§ About this exercise: What is needed is an exact copy of the entries below, with every picture left out.

§ Input for this task:
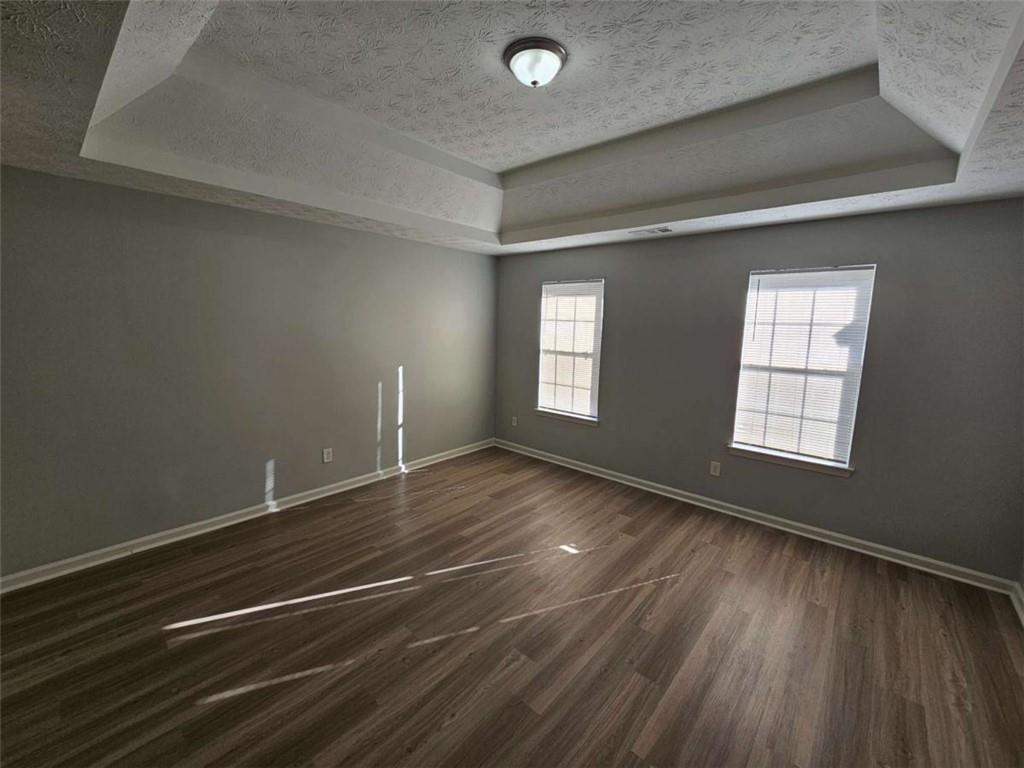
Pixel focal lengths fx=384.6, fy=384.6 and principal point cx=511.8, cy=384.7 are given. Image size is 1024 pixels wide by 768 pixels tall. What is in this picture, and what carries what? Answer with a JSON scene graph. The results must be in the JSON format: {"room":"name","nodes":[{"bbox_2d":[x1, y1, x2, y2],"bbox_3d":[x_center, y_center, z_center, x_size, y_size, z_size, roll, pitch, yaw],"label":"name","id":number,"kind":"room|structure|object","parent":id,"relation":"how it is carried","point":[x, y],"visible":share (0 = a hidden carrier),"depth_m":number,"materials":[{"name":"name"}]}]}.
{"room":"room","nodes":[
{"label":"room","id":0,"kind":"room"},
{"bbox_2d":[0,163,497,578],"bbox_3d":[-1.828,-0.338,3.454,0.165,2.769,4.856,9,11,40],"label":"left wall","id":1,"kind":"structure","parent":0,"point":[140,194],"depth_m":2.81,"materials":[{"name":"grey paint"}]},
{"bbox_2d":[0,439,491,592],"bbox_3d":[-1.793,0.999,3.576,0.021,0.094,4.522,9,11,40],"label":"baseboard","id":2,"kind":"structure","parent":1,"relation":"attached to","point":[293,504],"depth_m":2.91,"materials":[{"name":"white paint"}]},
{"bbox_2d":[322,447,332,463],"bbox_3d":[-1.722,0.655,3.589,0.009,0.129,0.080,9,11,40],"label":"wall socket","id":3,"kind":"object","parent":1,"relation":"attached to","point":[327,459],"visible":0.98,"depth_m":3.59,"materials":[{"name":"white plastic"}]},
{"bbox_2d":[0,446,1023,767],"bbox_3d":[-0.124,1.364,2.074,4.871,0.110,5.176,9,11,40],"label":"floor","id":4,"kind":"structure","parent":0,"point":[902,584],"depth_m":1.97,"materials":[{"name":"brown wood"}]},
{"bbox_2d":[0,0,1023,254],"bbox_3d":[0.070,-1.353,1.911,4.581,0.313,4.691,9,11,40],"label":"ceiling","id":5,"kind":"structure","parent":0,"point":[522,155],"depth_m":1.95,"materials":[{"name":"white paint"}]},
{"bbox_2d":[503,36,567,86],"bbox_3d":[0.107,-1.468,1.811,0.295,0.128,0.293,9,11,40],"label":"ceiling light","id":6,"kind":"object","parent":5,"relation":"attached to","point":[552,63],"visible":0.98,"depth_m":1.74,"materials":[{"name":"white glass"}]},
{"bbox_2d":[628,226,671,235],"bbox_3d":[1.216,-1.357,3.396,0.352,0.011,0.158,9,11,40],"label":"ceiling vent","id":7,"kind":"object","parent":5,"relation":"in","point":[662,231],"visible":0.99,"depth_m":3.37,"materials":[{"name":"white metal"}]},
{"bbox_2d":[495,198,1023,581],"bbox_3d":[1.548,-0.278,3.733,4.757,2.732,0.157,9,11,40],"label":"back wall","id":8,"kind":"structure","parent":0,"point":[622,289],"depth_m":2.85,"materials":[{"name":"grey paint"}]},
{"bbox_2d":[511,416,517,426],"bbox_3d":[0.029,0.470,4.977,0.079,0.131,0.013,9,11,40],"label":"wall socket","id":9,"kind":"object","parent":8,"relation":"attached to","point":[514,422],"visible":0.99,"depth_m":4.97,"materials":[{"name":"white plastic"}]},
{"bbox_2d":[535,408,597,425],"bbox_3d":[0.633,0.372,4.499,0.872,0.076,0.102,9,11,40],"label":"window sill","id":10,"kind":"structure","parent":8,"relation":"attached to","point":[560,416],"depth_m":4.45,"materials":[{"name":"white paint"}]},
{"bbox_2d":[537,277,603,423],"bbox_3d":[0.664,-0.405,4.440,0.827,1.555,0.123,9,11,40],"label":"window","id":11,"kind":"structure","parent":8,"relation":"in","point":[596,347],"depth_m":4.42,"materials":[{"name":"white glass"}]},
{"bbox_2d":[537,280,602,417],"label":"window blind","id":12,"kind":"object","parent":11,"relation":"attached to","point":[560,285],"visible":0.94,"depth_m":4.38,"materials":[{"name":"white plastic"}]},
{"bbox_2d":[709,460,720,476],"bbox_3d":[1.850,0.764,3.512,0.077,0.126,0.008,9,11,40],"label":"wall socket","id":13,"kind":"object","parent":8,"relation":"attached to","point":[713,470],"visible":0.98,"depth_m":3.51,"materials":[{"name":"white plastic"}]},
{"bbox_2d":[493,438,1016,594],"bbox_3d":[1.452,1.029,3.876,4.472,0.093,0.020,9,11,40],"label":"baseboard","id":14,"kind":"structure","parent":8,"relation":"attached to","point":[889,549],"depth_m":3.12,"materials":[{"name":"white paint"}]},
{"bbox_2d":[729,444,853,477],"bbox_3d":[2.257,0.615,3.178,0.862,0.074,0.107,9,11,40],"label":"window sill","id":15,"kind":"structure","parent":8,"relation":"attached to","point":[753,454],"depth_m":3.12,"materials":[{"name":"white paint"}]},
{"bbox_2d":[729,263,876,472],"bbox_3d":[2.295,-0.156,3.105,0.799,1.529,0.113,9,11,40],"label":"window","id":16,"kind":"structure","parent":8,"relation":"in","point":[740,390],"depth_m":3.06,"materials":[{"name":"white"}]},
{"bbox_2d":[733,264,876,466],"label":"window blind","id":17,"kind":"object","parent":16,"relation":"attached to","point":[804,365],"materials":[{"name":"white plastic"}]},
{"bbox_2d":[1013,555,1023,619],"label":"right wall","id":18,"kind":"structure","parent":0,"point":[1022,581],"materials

§ Task response:
Pixel focal lengths fx=384.6, fy=384.6 and principal point cx=511.8, cy=384.7 are given. Image size is 1024 pixels wide by 768 pixels tall. What is in this picture, and what carries what? Answer with a JSON scene graph. The results must be in the JSON format: {"room":"name","nodes":[{"bbox_2d":[x1, y1, x2, y2],"bbox_3d":[x_center, y_center, z_center, x_size, y_size, z_size, roll, pitch, yaw],"label":"name","id":number,"kind":"room|structure|object","parent":id,"relation":"how it is carried","point":[x, y],"visible":share (0 = a hidden carrier),"depth_m":number,"materials":[{"name":"name"}]}]}.
{"room":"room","nodes":[
{"label":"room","id":0,"kind":"room"},
{"bbox_2d":[0,163,497,578],"bbox_3d":[-1.828,-0.338,3.454,0.165,2.769,4.856,9,11,40],"label":"left wall","id":1,"kind":"structure","parent":0,"point":[140,194],"depth_m":2.81,"materials":[{"name":"grey paint"}]},
{"bbox_2d":[0,439,491,592],"bbox_3d":[-1.793,0.999,3.576,0.021,0.094,4.522,9,11,40],"label":"baseboard","id":2,"kind":"structure","parent":1,"relation":"attached to","point":[293,504],"depth_m":2.91,"materials":[{"name":"white paint"}]},
{"bbox_2d":[322,447,332,463],"bbox_3d":[-1.722,0.655,3.589,0.009,0.129,0.080,9,11,40],"label":"wall socket","id":3,"kind":"object","parent":1,"relation":"attached to","point":[327,459],"visible":0.98,"depth_m":3.59,"materials":[{"name":"white plastic"}]},
{"bbox_2d":[0,446,1023,767],"bbox_3d":[-0.124,1.364,2.074,4.871,0.110,5.176,9,11,40],"label":"floor","id":4,"kind":"structure","parent":0,"point":[902,584],"depth_m":1.97,"materials":[{"name":"brown wood"}]},
{"bbox_2d":[0,0,1023,254],"bbox_3d":[0.070,-1.353,1.911,4.581,0.313,4.691,9,11,40],"label":"ceiling","id":5,"kind":"structure","parent":0,"point":[522,155],"depth_m":1.95,"materials":[{"name":"white paint"}]},
{"bbox_2d":[503,36,567,86],"bbox_3d":[0.107,-1.468,1.811,0.295,0.128,0.293,9,11,40],"label":"ceiling light","id":6,"kind":"object","parent":5,"relation":"attached to","point":[552,63],"visible":0.98,"depth_m":1.74,"materials":[{"name":"white glass"}]},
{"bbox_2d":[628,226,671,235],"bbox_3d":[1.216,-1.357,3.396,0.352,0.011,0.158,9,11,40],"label":"ceiling vent","id":7,"kind":"object","parent":5,"relation":"in","point":[662,231],"visible":0.99,"depth_m":3.37,"materials":[{"name":"white metal"}]},
{"bbox_2d":[495,198,1023,581],"bbox_3d":[1.548,-0.278,3.733,4.757,2.732,0.157,9,11,40],"label":"back wall","id":8,"kind":"structure","parent":0,"point":[622,289],"depth_m":2.85,"materials":[{"name":"grey paint"}]},
{"bbox_2d":[511,416,517,426],"bbox_3d":[0.029,0.470,4.977,0.079,0.131,0.013,9,11,40],"label":"wall socket","id":9,"kind":"object","parent":8,"relation":"attached to","point":[514,422],"visible":0.99,"depth_m":4.97,"materials":[{"name":"white plastic"}]},
{"bbox_2d":[535,408,597,425],"bbox_3d":[0.633,0.372,4.499,0.872,0.076,0.102,9,11,40],"label":"window sill","id":10,"kind":"structure","parent":8,"relation":"attached to","point":[560,416],"depth_m":4.45,"materials":[{"name":"white paint"}]},
{"bbox_2d":[537,277,603,423],"bbox_3d":[0.664,-0.405,4.440,0.827,1.555,0.123,9,11,40],"label":"window","id":11,"kind":"structure","parent":8,"relation":"in","point":[596,347],"depth_m":4.42,"materials":[{"name":"white glass"}]},
{"bbox_2d":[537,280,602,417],"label":"window blind","id":12,"kind":"object","parent":11,"relation":"attached to","point":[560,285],"visible":0.94,"depth_m":4.38,"materials":[{"name":"white plastic"}]},
{"bbox_2d":[709,460,720,476],"bbox_3d":[1.850,0.764,3.512,0.077,0.126,0.008,9,11,40],"label":"wall socket","id":13,"kind":"object","parent":8,"relation":"attached to","point":[713,470],"visible":0.98,"depth_m":3.51,"materials":[{"name":"white plastic"}]},
{"bbox_2d":[493,438,1016,594],"bbox_3d":[1.452,1.029,3.876,4.472,0.093,0.020,9,11,40],"label":"baseboard","id":14,"kind":"structure","parent":8,"relation":"attached to","point":[889,549],"depth_m":3.12,"materials":[{"name":"white paint"}]},
{"bbox_2d":[729,444,853,477],"bbox_3d":[2.257,0.615,3.178,0.862,0.074,0.107,9,11,40],"label":"window sill","id":15,"kind":"structure","parent":8,"relation":"attached to","point":[753,454],"depth_m":3.12,"materials":[{"name":"white paint"}]},
{"bbox_2d":[729,263,876,472],"bbox_3d":[2.295,-0.156,3.105,0.799,1.529,0.113,9,11,40],"label":"window","id":16,"kind":"structure","parent":8,"relation":"in","point":[740,390],"depth_m":3.06,"materials":[{"name":"white"}]},
{"bbox_2d":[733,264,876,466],"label":"window blind","id":17,"kind":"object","parent":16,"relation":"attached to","point":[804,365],"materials":[{"name":"white plastic"}]},
{"bbox_2d":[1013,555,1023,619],"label":"right wall","id":18,"kind":"structure","parent":0,"point":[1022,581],"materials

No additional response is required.